> _Work instructions_
Check each line of the data for "Leonisa" and select those that have it.
== Segment start ==
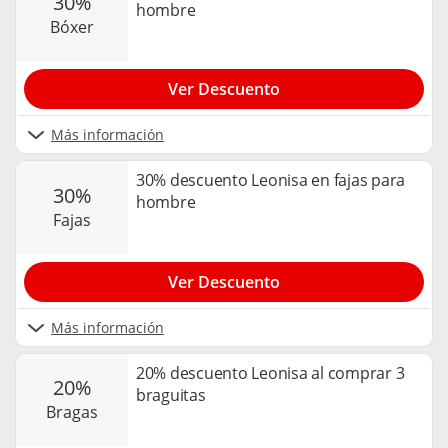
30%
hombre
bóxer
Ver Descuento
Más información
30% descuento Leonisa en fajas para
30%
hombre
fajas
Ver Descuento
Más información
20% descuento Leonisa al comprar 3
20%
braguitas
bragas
== Segment end ==
== Segment start ==
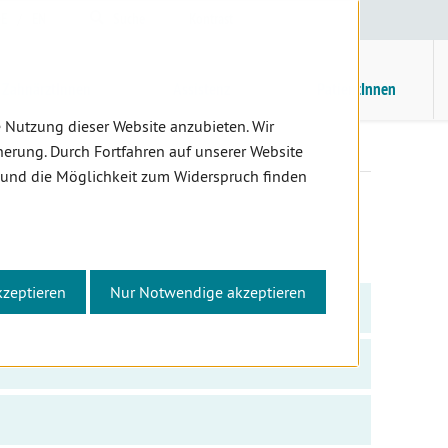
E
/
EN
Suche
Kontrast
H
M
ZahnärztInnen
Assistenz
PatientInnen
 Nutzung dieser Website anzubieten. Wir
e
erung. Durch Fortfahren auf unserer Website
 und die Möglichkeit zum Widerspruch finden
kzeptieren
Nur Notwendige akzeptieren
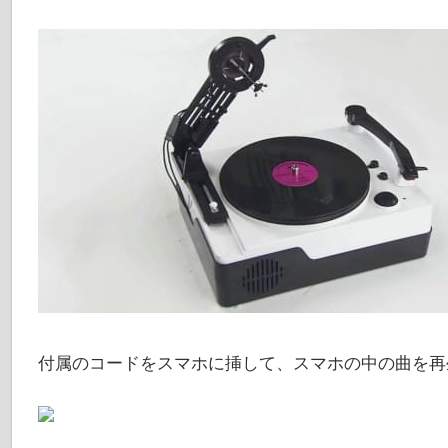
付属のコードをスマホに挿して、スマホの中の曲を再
== Segment end ==
== Segment start ==
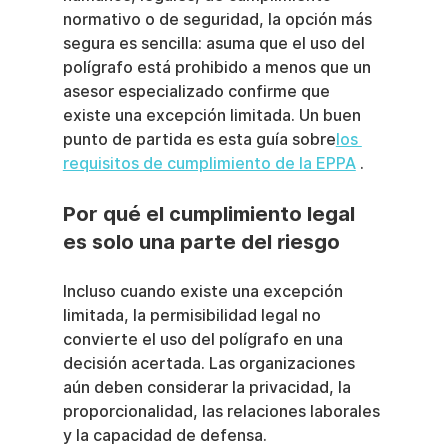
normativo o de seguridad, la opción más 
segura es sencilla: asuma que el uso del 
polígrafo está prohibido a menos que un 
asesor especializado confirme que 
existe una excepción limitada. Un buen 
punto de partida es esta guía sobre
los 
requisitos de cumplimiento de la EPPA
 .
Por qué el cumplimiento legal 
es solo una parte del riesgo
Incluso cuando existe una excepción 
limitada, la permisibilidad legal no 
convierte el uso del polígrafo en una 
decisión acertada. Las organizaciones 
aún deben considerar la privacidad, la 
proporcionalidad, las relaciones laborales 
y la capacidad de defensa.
== Segment end ==
> _Result_
30% descuento Leonisa en fajas para
20% descuento Leonisa al comprar 3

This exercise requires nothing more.